**Work to complete:** An identical copy of the listing below is all the answer should contain.

########################################

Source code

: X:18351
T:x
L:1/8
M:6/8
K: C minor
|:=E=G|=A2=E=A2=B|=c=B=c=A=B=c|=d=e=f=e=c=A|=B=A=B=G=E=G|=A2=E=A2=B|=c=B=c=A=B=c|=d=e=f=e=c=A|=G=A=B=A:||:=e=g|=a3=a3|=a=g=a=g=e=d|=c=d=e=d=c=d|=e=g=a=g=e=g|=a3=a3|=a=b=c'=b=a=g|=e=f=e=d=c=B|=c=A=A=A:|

########################################

**Expected answer:**
Source code

: X:18351
T:x
L:1/8
M:6/8
K: C minor
|:=E=G|=A2=E=A2=B|=c=B=c=A=B=c|=d=e=f=e=c=A|=B=A=B=G=E=G|=A2=E=A2=B|=c=B=c=A=B=c|=d=e=f=e=c=A|=G=A=B=A:||:=e=g|=a3=a3|=a=g=a=g=e=d|=c=d=e=d=c=d|=e=g=a=g=e=g|=a3=a3|=a=b=c'=b=a=g|=e=f=e=d=c=B|=c=A=A=A:|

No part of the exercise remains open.